Za każdym razem, kiedy pojawiają się informacje o zbliżającej się premierze kolejnego filmu z Jamesem Bondem, fani zastanawiają się, jakie tym razem auta wystąpią na planie. W „No Time To Die”, czyli najnowszej odsłonie przygód agenta 007, zadebiutuje najmocniejszy Land Rover Defender w historii.
Wykończenie wersji Bond Edition nawiązuje do auta pojawiającego się w „No Time To Die”. Samochód ma więc 22-calowe czarne błyszczące obręcze kół Luna Gloss Black oraz jaskrawoniebieskie zaciski przednich tarcz hamulcowych. Z tyłu znalazła się tabliczka z napisem „Defender 007”, emblemat 007 jest też wyświetlany na ziemi obok przednich drzwi. Ponadto po włączeniu systemu multimedialnego na wyświetlaczu w środkowej konsoli pojawia się bondowska animacja.
Bond Edition bazuje na najmocniejszym seryjnym Defenderze w historii. Samochód otrzymał 5-litrowy silnik V8 ze sprężarką mechaniczną. Jednostka rozwija 525 KM i 625 Nm. Przyspieszenie od 0 do 100 km/h wynosi 5,2 s.

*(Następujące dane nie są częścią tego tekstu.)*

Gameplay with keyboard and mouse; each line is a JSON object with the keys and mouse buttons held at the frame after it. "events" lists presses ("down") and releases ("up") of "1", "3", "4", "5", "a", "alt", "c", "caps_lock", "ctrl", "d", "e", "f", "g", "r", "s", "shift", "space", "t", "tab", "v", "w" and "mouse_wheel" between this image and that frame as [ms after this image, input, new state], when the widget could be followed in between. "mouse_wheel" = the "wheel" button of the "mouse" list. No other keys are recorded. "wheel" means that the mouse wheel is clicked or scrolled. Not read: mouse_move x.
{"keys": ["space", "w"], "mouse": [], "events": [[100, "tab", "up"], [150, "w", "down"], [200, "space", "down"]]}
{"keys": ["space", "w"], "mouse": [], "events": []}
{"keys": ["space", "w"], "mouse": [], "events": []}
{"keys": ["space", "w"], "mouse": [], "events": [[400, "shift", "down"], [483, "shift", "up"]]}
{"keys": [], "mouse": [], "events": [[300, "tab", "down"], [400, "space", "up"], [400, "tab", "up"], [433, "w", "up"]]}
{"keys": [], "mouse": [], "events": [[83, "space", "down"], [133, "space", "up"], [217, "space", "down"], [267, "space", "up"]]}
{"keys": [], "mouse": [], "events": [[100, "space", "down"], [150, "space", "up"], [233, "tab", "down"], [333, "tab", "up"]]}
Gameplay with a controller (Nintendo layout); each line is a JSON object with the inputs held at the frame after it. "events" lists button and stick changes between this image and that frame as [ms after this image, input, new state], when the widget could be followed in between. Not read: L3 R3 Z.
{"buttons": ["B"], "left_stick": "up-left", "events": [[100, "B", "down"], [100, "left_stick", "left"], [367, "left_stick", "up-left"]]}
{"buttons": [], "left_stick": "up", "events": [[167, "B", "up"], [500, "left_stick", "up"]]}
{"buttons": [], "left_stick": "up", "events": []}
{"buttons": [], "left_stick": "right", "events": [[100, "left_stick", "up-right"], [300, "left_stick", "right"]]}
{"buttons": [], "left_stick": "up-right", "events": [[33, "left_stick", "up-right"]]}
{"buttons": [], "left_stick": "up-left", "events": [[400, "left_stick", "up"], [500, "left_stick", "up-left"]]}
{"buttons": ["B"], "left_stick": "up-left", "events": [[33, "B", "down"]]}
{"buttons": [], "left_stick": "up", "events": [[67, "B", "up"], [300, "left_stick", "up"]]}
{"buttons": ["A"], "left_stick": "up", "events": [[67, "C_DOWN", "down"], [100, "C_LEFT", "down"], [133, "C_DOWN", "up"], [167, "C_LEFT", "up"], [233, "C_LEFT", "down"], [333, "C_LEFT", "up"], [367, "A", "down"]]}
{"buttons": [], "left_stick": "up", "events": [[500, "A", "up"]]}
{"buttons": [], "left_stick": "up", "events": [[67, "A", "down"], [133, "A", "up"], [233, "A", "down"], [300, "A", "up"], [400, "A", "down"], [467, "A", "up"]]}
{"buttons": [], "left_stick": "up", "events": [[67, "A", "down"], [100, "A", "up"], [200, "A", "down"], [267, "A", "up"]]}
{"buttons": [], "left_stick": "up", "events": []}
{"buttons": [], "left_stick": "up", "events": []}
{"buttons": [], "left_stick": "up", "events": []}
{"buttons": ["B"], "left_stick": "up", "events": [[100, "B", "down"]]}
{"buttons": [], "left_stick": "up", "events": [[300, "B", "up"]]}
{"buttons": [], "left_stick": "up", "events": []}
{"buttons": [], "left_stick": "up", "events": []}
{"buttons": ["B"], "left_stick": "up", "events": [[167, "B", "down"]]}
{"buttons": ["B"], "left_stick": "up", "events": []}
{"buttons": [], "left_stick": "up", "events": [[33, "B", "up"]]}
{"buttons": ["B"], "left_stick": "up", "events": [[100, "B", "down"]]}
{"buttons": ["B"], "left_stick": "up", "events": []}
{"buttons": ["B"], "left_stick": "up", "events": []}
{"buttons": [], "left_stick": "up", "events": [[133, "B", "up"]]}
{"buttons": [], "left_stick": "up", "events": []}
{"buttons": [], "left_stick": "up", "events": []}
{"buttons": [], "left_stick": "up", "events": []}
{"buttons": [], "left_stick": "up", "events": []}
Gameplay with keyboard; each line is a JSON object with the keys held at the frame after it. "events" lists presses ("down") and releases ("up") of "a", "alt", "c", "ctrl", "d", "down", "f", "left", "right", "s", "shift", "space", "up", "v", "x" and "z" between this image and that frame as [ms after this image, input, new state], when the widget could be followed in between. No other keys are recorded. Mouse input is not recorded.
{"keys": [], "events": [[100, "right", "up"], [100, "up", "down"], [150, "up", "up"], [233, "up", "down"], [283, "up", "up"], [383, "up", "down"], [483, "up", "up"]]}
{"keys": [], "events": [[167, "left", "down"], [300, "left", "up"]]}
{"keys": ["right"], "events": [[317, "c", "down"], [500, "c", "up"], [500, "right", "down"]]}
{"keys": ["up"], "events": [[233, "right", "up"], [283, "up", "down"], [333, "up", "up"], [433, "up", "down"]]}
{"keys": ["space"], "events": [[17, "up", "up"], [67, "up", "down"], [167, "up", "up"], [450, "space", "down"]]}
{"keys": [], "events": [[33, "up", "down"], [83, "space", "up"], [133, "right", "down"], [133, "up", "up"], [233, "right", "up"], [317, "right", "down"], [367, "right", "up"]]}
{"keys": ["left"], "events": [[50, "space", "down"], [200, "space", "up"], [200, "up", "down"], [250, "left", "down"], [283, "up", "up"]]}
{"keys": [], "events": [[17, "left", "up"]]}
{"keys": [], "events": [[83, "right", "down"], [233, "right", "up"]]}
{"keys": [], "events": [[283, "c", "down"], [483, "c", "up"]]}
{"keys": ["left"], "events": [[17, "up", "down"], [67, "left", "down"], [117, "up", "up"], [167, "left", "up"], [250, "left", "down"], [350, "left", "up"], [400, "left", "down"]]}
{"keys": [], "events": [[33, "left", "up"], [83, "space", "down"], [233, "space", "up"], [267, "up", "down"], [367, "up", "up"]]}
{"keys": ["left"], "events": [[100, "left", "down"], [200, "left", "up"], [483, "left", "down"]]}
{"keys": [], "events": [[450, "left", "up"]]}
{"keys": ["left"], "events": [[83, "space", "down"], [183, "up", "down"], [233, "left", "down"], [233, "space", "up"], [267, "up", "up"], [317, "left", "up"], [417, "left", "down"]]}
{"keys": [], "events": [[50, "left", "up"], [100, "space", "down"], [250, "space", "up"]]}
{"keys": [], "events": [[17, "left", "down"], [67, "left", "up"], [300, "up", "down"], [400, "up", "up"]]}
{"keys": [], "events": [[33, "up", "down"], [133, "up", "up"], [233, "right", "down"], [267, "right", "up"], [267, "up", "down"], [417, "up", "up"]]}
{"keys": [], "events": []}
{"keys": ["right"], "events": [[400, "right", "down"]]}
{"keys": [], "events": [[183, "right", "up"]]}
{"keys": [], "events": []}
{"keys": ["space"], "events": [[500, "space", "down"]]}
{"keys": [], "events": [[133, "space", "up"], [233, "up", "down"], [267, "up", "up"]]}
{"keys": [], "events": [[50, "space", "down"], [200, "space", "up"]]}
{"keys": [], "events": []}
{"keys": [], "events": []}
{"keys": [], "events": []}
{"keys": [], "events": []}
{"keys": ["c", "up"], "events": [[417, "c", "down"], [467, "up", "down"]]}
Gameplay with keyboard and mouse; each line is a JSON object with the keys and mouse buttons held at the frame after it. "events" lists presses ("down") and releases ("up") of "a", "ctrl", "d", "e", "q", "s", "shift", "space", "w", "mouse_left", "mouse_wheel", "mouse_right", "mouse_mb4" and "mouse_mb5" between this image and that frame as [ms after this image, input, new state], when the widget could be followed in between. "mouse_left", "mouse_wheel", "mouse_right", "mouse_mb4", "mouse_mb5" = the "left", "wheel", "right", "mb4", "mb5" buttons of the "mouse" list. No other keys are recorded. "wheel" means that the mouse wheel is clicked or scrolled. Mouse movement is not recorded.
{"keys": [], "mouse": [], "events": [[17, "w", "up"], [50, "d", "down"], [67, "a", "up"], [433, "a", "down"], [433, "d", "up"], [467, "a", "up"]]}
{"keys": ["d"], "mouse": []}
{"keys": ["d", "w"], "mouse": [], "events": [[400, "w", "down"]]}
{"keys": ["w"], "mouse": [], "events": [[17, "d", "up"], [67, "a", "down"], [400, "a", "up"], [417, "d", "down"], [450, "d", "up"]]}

Odmiana Bond Edition będzie dostępna w dwóch wersjach nadwoziowych: 90 i 110. Łącznie powstanie tylko 300 sztuk tego auta, przy czym na rynek brytyjski przeznaczono 15 samochodów.
„No Time To Die” to już 25. film o Jamesie Bondzie i piąty, w którym rolę agenta 007 gra Daniel Craig. Obraz trafi do polskich kin w październiku 2021 r. Na planie pojawią się także Range Rover Sport SVR oraz dwa klasyczne samochody: Range Rover pierwszej generacji (1970-1995) i Land Rover Series III (1971-1984).
Land Rover pierwszy raz w filmie o Bondzie wystąpił aż 38 lat temu.